::: Given entries :::
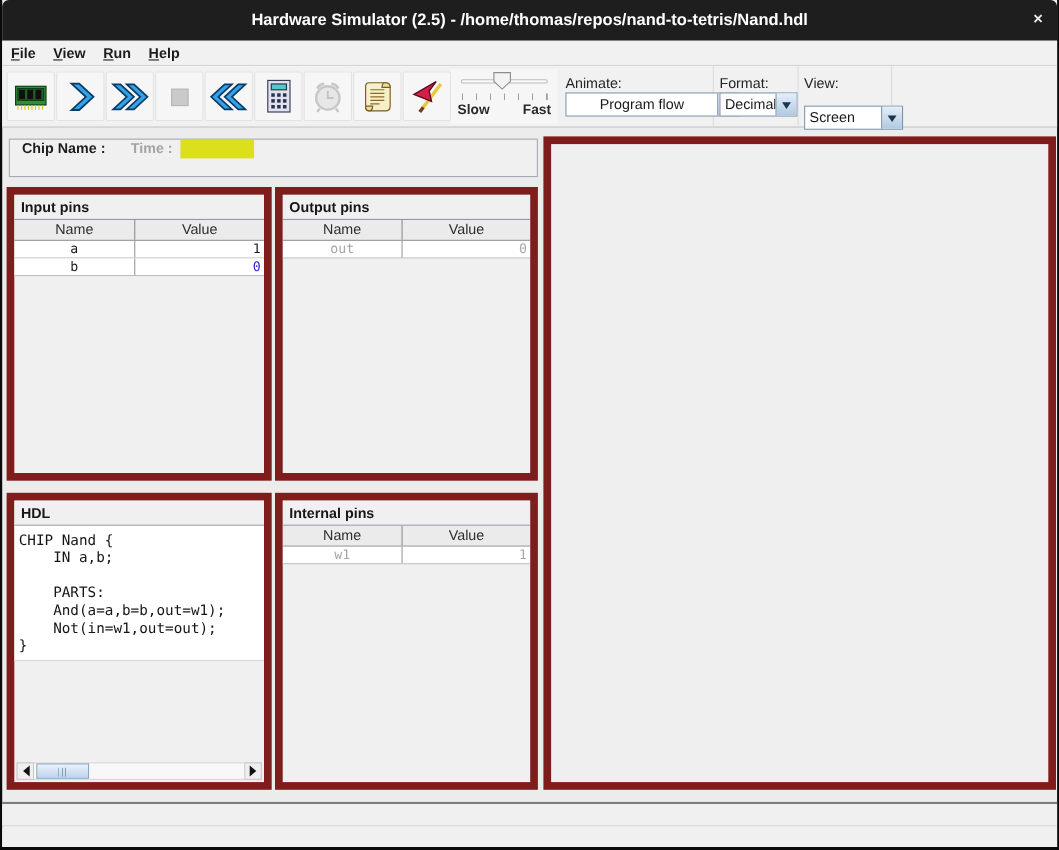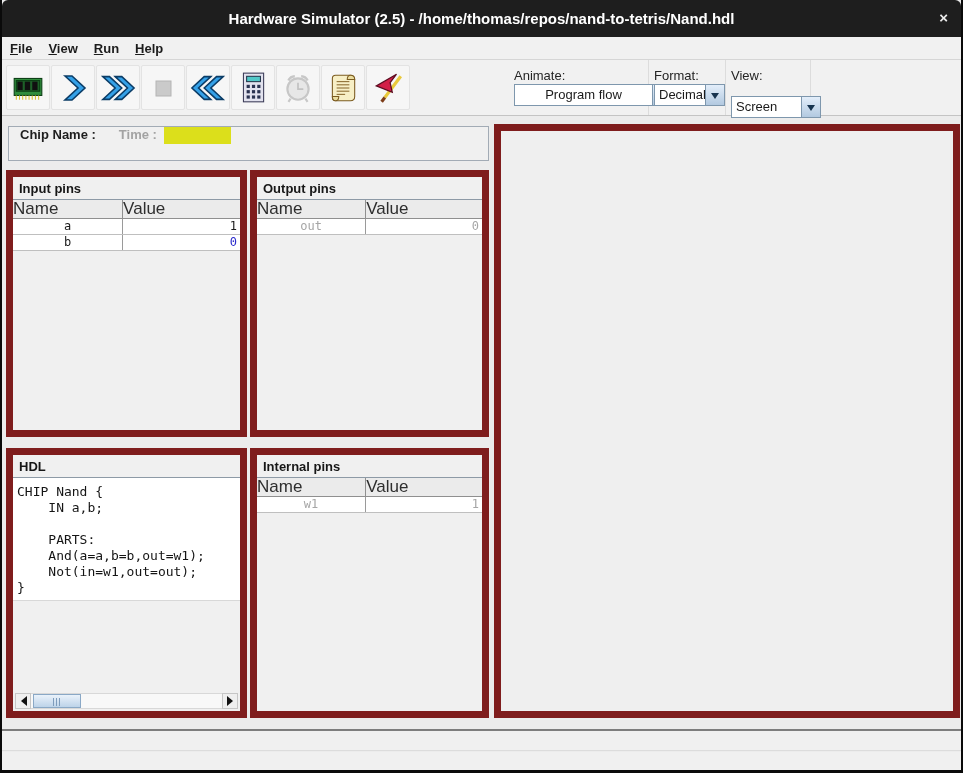--- a/index.html
+++ b/index.html
@@ -65,21 +65,21 @@
   .panel { position:absolute; border:7px solid #7f1d1d; background:#f0f0f0; overflow:hidden; }
   .panel-title { height:23px; line-height:23px; padding-left:6px; font-size:13px; font-weight:bold;
     color:#171717; border-bottom:1px solid #8d9aa6; background:#f0f0f0; }
   .p-input    { left:4px;   top:170px; width:241px; height:267px; }
   .p-output   { left:248px; top:170px; width:239px; height:267px; }
   .p-hdl      { left:4px;   top:448px; width:241px; height:270px; }
   .p-internal { left:248px; top:448px; width:239px; height:270px; }
   .p-view     { left:492px; top:124px; width:466px; height:594px; background:#efefef; }
 
   .pt-head { display:flex; height:19px; background:#ebebeb; border-bottom:1px solid #8f8f8f; }
-  .pt-head .cell { font-size:17px; color:#2e2e2e; line-height:18px; }
+  .pt-head .cell { text-align:center; font-size:13px; color:#2e2e2e; line-height:18px; }
   .pt-head .cell:first-child { width:48.5%; border-right:1px solid #8f8f8f; }
   .pt-head .cell:last-child { width:51.5%; }
   .pt-row { display:flex; height:16px; background:#fff; border-bottom:1px solid #bfbfbf;
     font-family:"DejaVu Sans Mono", monospace; font-size:12px; color:#1a1a1a; }
   .pt-row .name { width:48.5%; text-align:center; line-height:15px; border-right:1px solid #9a9a9a; }
   .pt-row .val  { width:51.5%; text-align:right; line-height:15px; padding-right:3px; }
   .pt-row.muted { color:#a6a6a6; }
   .pt-row .val.changed { color:#2a2acc; }
 
   
@@ -218,20 +218,33 @@
 
         <div class="tb-btn">
           <svg width="34" height="34" viewBox="0 0 32 32">
             <line x1="28" y1="5" x2="13" y2="25" stroke="#e9c93c" stroke-width="3"></line>
             <line x1="13" y1="25" x2="10" y2="29" stroke="#7c3c18" stroke-width="3"></line>
             <polygon points="24,3 5,14 20,20 18,11" fill="#d22048" stroke="#5c0c20" stroke-width="1.2"></polygon>
           </svg>
         </div>
       </div>
 
+      <div class="slider-box">
+        <div class="sl-track"></div>
+        <div class="sl-thumb">
+          <svg width="18" height="18">
+            <polygon points="1,1 16,1 16,9 8.5,16 1,9" fill="#f3f3f3" stroke="#8d8d8d"></polygon>
+          </svg>
+        </div>
+        <div class="sl-ticks"></div>
+        <div class="sl-labels">
+          <span>Slow</span>
+          <span>Fast</span>
+        </div>
+      </div>
 
       <div class="combo-group" style="left:505px; width:142px;">
         <div class="combo-label" style="left:7px;">Animate:</div>
         <div class="combo" style="left:7px; width:158px;text-align:center;">
           <div class="combo-value">Program flow</div>
           <div class="combo-arrow">
               <i></i>
             </div>
         </div>
       </div>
:::
To-do item — Write out the lines of the records exactly, starting at the one holding "width:51.5%; text-align:right; line-height:15px;" and ending with the last line, and include no others.

Output for this exercise —
   .pt-row .val  { width:51.5%; text-align:right; line-height:15px; padding-right:3px; }
   .pt-row.muted { color:#a6a6a6; }
   .pt-row .val.changed { color:#2a2acc; }
 
   
@@ -218,20 +218,33 @@
 
         <div class="tb-btn">
           <svg width="34" height="34" viewBox="0 0 32 32">
             <line x1="28" y1="5" x2="13" y2="25" stroke="#e9c93c" stroke-width="3"></line>
             <line x1="13" y1="25" x2="10" y2="29" stroke="#7c3c18" stroke-width="3"></line>
             <polygon points="24,3 5,14 20,20 18,11" fill="#d22048" stroke="#5c0c20" stroke-width="1.2"></polygon>
           </svg>
         </div>
       </div>
 
+      <div class="slider-box">
+        <div class="sl-track"></div>
+        <div class="sl-thumb">
+          <svg width="18" height="18">
+            <polygon points="1,1 16,1 16,9 8.5,16 1,9" fill="#f3f3f3" stroke="#8d8d8d"></polygon>
+          </svg>
+        </div>
+        <div class="sl-ticks"></div>
+        <div class="sl-labels">
+          <span>Slow</span>
+          <span>Fast</span>
+        </div>
+      </div>
 
       <div class="combo-group" style="left:505px; width:142px;">
         <div class="combo-label" style="left:7px;">Animate:</div>
         <div class="combo" style="left:7px; width:158px;text-align:center;">
           <div class="combo-value">Program flow</div>
           <div class="combo-arrow">
               <i></i>
             </div>
         </div>
       </div>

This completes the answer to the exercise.